Node environment selection​
vcluster.com/network-environment​
Type: string
Names the NodeEnvironment whose properties are merged into the NodeClaim's effective property set. The platform resolves this from the merged properties of NodeProvider, NodeType, and NodeClaim. When set, this property takes precedence over the typed NodeClaim.spec.environmentRef field.
Server pinning​
metal3.vcluster.com/server-name​
Type: string
Pins a Machine to a specific BareMetalHost by name. This is useful when creating a Machine directly and you want to target a particular server. Set this property on the Machine, not on the node type.
SSH and user data​
vcluster.com/ssh-keys​
Type: string (comma-separated)
References SSHKey resources by name. The public keys are included in the user data during provisioning.
vcluster.com/user-data​
Type: string
Custom cloud-init configuration merged with the generated user data. Accepts any valid cloud-config directives (packages, write_files, runcmd, etc.). The platform's provisioning commands are appended after any user-supplied runcmd entries.
Takes precedence over vcluster.com/user-data-template and vcluster.com/user-data-template-secret.
vcluster.com/user-data-template​
Type: string
A Go template string that renders into a cloud-config YAML document. Evaluated when vcluster.com/user-data is not set. The template receives a Values object with the following fields:
| Field | Description |
|---|---|
NodeClaim | The NodeClaim being provisioned |
Project | The project the node belongs to |
Properties | Merged properties on the NodeProvider, NodeType, and NodeClaim |
SSHKeys | SSH public keys to inject |
The metal3 provider additionally exposes:
| Field | Description |
|---|---|
BareMetalHost | The selected BareMetalHost (unstructured) |
AllocatedIP | IP allocated for the Machine, if IPAM is in use |
Gateway | Default gateway for the allocated network |
Example:
annotations:
vcluster.com/user-data-template: |
#cloud-config
users:
- name: ubuntu
ssh_authorized_keys:
{{- range .SSHKeys }}
- {{ .PublicKey }}
{{- end }}
runcmd:
- echo "Provisioning {{ .NodeClaim.Name }}"
Takes precedence over vcluster.com/user-data-template-secret.

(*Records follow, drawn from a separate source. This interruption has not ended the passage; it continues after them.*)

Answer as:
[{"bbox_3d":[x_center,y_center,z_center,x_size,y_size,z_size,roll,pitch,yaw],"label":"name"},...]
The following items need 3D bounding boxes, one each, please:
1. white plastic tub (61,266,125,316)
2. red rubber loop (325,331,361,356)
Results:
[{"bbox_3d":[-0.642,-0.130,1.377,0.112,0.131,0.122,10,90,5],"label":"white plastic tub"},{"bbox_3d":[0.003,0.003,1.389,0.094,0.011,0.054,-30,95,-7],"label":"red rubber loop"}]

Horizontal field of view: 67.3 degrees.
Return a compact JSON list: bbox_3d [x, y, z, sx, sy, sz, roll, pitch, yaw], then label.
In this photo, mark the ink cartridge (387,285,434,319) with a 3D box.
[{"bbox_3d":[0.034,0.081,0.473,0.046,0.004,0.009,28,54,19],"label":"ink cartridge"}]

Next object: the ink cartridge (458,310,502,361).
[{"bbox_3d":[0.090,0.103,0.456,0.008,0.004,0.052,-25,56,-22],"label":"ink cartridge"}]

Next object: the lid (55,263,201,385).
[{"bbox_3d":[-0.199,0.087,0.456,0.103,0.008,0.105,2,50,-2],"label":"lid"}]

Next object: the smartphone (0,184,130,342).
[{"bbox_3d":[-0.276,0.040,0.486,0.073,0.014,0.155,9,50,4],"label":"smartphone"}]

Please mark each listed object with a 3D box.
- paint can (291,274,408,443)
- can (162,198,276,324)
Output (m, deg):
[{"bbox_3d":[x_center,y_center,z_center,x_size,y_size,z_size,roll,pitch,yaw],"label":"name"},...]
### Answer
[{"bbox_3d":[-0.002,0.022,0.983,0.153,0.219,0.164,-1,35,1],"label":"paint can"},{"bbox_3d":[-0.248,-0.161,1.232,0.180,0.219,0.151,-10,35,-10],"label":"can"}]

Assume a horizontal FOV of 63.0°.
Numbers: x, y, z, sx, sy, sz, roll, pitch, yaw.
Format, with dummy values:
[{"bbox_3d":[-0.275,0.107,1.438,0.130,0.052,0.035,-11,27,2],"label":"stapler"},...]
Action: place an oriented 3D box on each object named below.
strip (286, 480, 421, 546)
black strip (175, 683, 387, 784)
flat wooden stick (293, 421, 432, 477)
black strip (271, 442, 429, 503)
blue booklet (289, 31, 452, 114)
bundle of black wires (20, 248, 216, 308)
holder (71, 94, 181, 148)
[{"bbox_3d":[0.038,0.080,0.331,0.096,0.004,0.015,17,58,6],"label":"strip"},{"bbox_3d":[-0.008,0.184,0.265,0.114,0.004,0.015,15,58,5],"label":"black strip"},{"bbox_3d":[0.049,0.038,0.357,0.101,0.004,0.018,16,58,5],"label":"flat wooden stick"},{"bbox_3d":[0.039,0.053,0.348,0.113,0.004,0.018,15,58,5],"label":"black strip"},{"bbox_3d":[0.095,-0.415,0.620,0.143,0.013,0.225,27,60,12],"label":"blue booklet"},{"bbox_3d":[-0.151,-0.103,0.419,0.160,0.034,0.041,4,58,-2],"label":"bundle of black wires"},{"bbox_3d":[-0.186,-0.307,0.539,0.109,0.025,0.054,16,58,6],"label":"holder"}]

vcluster.com/user-data-template-secret​
Type: string
The name of a Secret containing a Go template for user data. Evaluated when both vcluster.com/user-data and vcluster.com/user-data-template are unset. The Secret must have the label vcluster.com/user-data-template-type set.
Example Secret:
apiVersion: v1
kind: Secret
metadata:
name: my-user-data-template
namespace: loft
labels:
vcluster.com/user-data-template-type: cloud-config
stringData:
template: |
#cloud-config
users:
- name: ubuntu
ssh_authorized_keys:
{{- range .SSHKeys }}
- {{ .PublicKey }}
{{- end }}
Reference it by name on the node type:
annotations:
vcluster.com/user-data-template-secret: my-user-data-template
The platform resolves user data using the first property that is set:
vcluster.com/user-datavcluster.com/user-data-templatevcluster.com/user-data-template-secret
In all cases, the platform appends the vCluster join command and SSH keys to the resolved cloud-config.
Try it yourself​
The vCluster Bare Metal with KubeVirt guide lets you run the full Metal3 bare metal provisioning flow locally using KubeVirt VMs as fake bare metal servers. It sets up a vind (vCluster in Docker) cluster with KubeVirt, a Metal3 NodeProvider, and simulated BareMetalHosts with Redfish BMC endpoints. No physical hardware is required.